Tuesday night I was with about 20 people on West 86th Street in Manhattan, with one television tuned to CNN, and a second to Jon Stewart and Stephen Colbert's giddy, subversive campaign coverage. At one point a correspondent was speaking in front of an animated forest background from Bambi, with bluebirds fluttering behind his head as the title character ambled onscreen, in front of him. Later a "McCain spokesperson" spoke while posing against a background of M.C. Escher's 1953 lithograph Relativity, a Bermuda Triangle of endless staircases.

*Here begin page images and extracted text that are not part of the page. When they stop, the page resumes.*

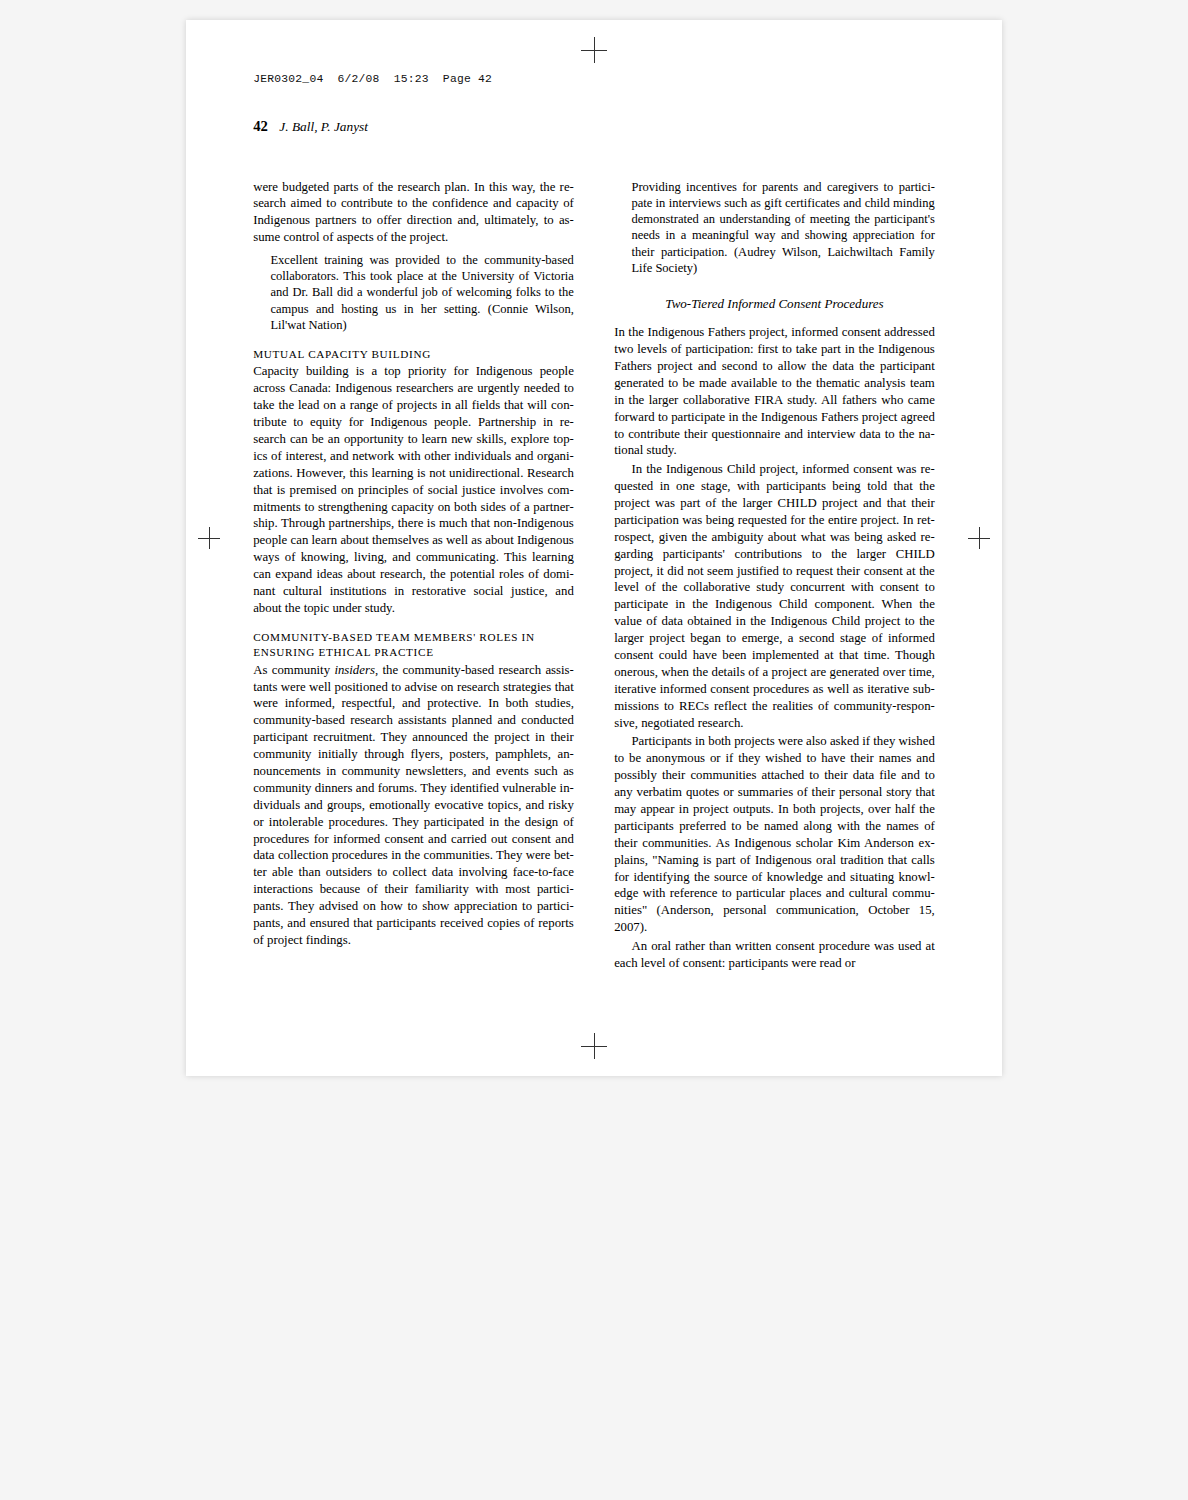JER0302_04 6/2/08 15:23 Page 42
42 J. Ball, P. Janyst
were budgeted parts of the research plan. In this way, the research aimed to contribute to the confidence and capacity of Indigenous partners to offer direction and, ultimately, to assume control of aspects of the project.
Excellent training was provided to the community-based collaborators. This took place at the University of Victoria and Dr. Ball did a wonderful job of welcoming folks to the campus and hosting us in her setting. (Connie Wilson, Lil'wat Nation)
Mutual Capacity Building
Capacity building is a top priority for Indigenous people across Canada: Indigenous researchers are urgently needed to take the lead on a range of projects in all fields that will contribute to equity for Indigenous people. Partnership in research can be an opportunity to learn new skills, explore topics of interest, and network with other individuals and organizations. However, this learning is not unidirectional. Research that is premised on principles of social justice involves commitments to strengthening capacity on both sides of a partnership. Through partnerships, there is much that non-Indigenous people can learn about themselves as well as about Indigenous ways of knowing, living, and communicating. This learning can expand ideas about research, the potential roles of dominant cultural institutions in restorative social justice, and about the topic under study.
Community-Based Team Members' Roles in Ensuring Ethical Practice
As community insiders, the community-based research assistants were well positioned to advise on research strategies that were informed, respectful, and protective. In both studies, community-based research assistants planned and conducted participant recruitment. They announced the project in their community initially through flyers, posters, pamphlets, announcements in community newsletters, and events such as community dinners and forums. They identified vulnerable individuals and groups, emotionally evocative topics, and risky or intolerable procedures. They participated in the design of procedures for informed consent and carried out consent and data collection procedures in the communities. They were better able than outsiders to collect data involving face-to-face interactions because of their familiarity with most participants. They advised on how to show appreciation to participants, and ensured that participants received copies of reports of project findings.
Providing incentives for parents and caregivers to participate in interviews such as gift certificates and child minding demonstrated an understanding of meeting the participant's needs in a meaningful way and showing appreciation for their participation. (Audrey Wilson, Laichwiltach Family Life Society)
Two-Tiered Informed Consent Procedures
In the Indigenous Fathers project, informed consent addressed two levels of participation: first to take part in the Indigenous Fathers project and second to allow the data the participant generated to be made available to the thematic analysis team in the larger collaborative FIRA study. All fathers who came forward to participate in the Indigenous Fathers project agreed to contribute their questionnaire and interview data to the national study.
In the Indigenous Child project, informed consent was requested in one stage, with participants being told that the project was part of the larger CHILD project and that their participation was being requested for the entire project. In retrospect, given the ambiguity about what was being asked regarding participants' contributions to the larger CHILD project, it did not seem justified to request their consent at the level of the collaborative study concurrent with consent to participate in the Indigenous Child component. When the value of data obtained in the Indigenous Child project to the larger project began to emerge, a second stage of informed consent could have been implemented at that time. Though onerous, when the details of a project are generated over time, iterative informed consent procedures as well as iterative submissions to RECs reflect the realities of community-responsive, negotiated research.
Participants in both projects were also asked if they wished to be anonymous or if they wished to have their names and possibly their communities attached to their data file and to any verbatim quotes or summaries of their personal story that may appear in project outputs. In both projects, over half the participants preferred to be named along with the names of their communities. As Indigenous scholar Kim Anderson explains, "Naming is part of Indigenous oral tradition that calls for identifying the source of knowledge and situating knowledge with reference to particular places and cultural communities" (Anderson, personal communication, October 15, 2007).
An oral rather than written consent procedure was used at each level of consent: participants were read or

About 10:30 or so, one woman leaped up excitedly after getting a text message from a friend in London, "They've called the election!" We were all a bit shocked since the statistics noted "3% of precincts reporting." But a short time later Obama's win was more than speculation.

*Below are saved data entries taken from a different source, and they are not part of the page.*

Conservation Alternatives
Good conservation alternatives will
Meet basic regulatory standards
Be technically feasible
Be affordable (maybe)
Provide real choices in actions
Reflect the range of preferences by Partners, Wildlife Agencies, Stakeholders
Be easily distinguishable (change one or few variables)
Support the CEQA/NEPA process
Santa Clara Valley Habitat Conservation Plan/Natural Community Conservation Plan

Many at my party wept during Obama's stirring speech in Grant Park, another oratory triumph. (A singer friend in the U.K. called the next day, commenting on his delivery, pacing, phrasing and intonation, all perfectly calibrated to give his content maximum impact.)
Three of us left about 1:00 a.m. going downtown, and had to take the subway since there were no taxis. At each stop, the train doors would open to shouts of "Obama! Obama!" from the platform. We arrived at 14th Street and went above ground, where we found crowds milling around, excitedly talking on cell phones, with people driving by and shouting from open car windows.

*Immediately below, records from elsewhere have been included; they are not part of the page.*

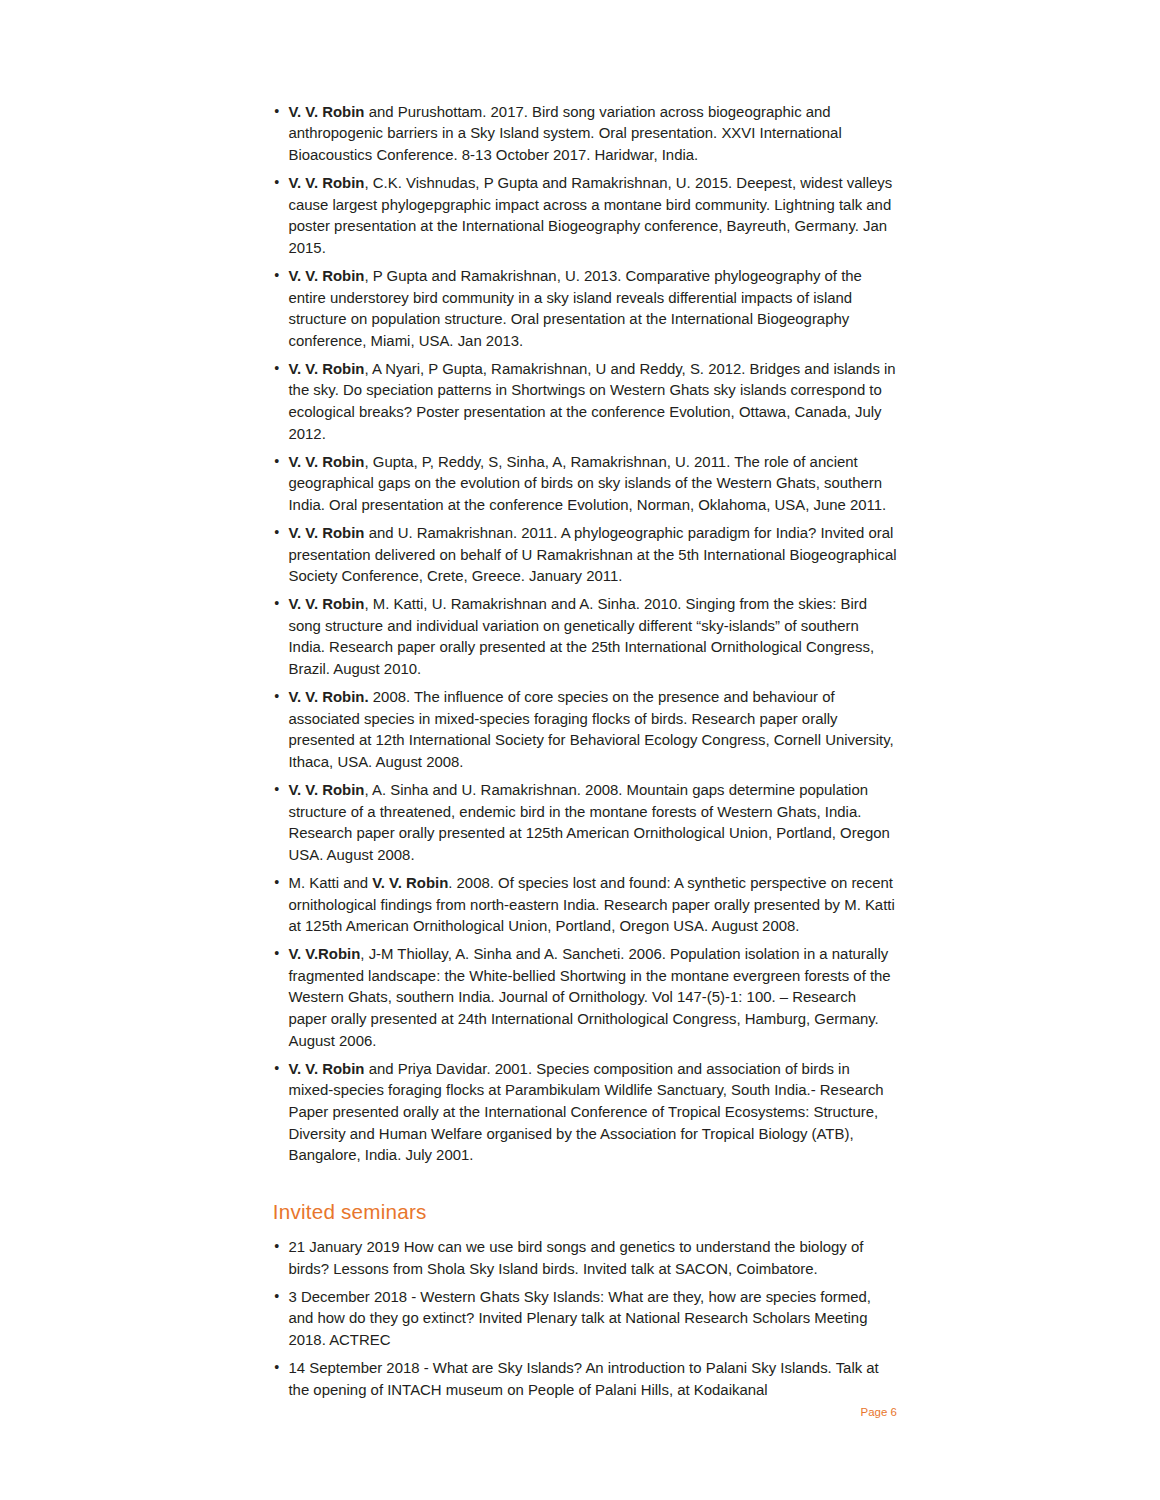V. V. Robin and Purushottam. 2017. Bird song variation across biogeographic and anthropogenic barriers in a Sky Island system. Oral presentation. XXVI International Bioacoustics Conference. 8-13 October 2017. Haridwar, India.
V. V. Robin, C.K. Vishnudas, P Gupta and Ramakrishnan, U. 2015. Deepest, widest valleys cause largest phylogepgraphic impact across a montane bird community. Lightning talk and poster presentation at the International Biogeography conference, Bayreuth, Germany. Jan 2015.
V. V. Robin, P Gupta and Ramakrishnan, U. 2013. Comparative phylogeography of the entire understorey bird community in a sky island reveals differential impacts of island structure on population structure. Oral presentation at the International Biogeography conference, Miami, USA. Jan 2013.
V. V. Robin, A Nyari, P Gupta, Ramakrishnan, U and Reddy, S. 2012. Bridges and islands in the sky. Do speciation patterns in Shortwings on Western Ghats sky islands correspond to ecological breaks? Poster presentation at the conference Evolution, Ottawa, Canada, July 2012.
V. V. Robin, Gupta, P, Reddy, S, Sinha, A, Ramakrishnan, U. 2011. The role of ancient geographical gaps on the evolution of birds on sky islands of the Western Ghats, southern India. Oral presentation at the conference Evolution, Norman, Oklahoma, USA, June 2011.
V. V. Robin and U. Ramakrishnan. 2011. A phylogeographic paradigm for India? Invited oral presentation delivered on behalf of U Ramakrishnan at the 5th International Biogeographical Society Conference, Crete, Greece. January 2011.
V. V. Robin, M. Katti, U. Ramakrishnan and A. Sinha. 2010. Singing from the skies: Bird song structure and individual variation on genetically different “sky-islands” of southern India. Research paper orally presented at the 25th International Ornithological Congress, Brazil. August 2010.
V. V. Robin. 2008. The influence of core species on the presence and behaviour of associated species in mixed-species foraging flocks of birds. Research paper orally presented at 12th International Society for Behavioral Ecology Congress, Cornell University, Ithaca, USA. August 2008.
V. V. Robin, A. Sinha and U. Ramakrishnan. 2008. Mountain gaps determine population structure of a threatened, endemic bird in the montane forests of Western Ghats, India. Research paper orally presented at 125th American Ornithological Union, Portland, Oregon USA. August 2008.
M. Katti and V. V. Robin. 2008. Of species lost and found: A synthetic perspective on recent ornithological findings from north-eastern India. Research paper orally presented by M. Katti at 125th American Ornithological Union, Portland, Oregon USA. August 2008.
V. V.Robin, J-M Thiollay, A. Sinha and A. Sancheti. 2006. Population isolation in a naturally fragmented landscape: the White-bellied Shortwing in the montane evergreen forests of the Western Ghats, southern India. Journal of Ornithology. Vol 147-(5)-1: 100. – Research paper orally presented at 24th International Ornithological Congress, Hamburg, Germany. August 2006.
V. V. Robin and Priya Davidar. 2001. Species composition and association of birds in mixed-species foraging flocks at Parambikulam Wildlife Sanctuary, South India.- Research Paper presented orally at the International Conference of Tropical Ecosystems: Structure, Diversity and Human Welfare organised by the Association for Tropical Biology (ATB), Bangalore, India. July 2001.
Invited seminars
21 January 2019 How can we use bird songs and genetics to understand the biology of birds? Lessons from Shola Sky Island birds. Invited talk at SACON, Coimbatore.
3 December 2018 - Western Ghats Sky Islands: What are they, how are species formed, and how do they go extinct? Invited Plenary talk at National Research Scholars Meeting 2018. ACTREC
14 September 2018 - What are Sky Islands? An introduction to Palani Sky Islands. Talk at the opening of INTACH museum on People of Palani Hills, at Kodaikanal
Page 6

Since it was almost 2:00 a.m., it felt unwise to call people in this time zone, so I dialed as many as I could think of on the West Coast, where it was "only" 11:00 p.m. All were elated, albeit tempered by grim predictions on the fate of Proposition 8. After a half-hour of conversation, I finally went home, and watched more campaign coverage until about 4:00 in the morning.
With just three hours' sleep, the next day was a fuzzy blur, yet I couldn't stop smiling. And I still can't.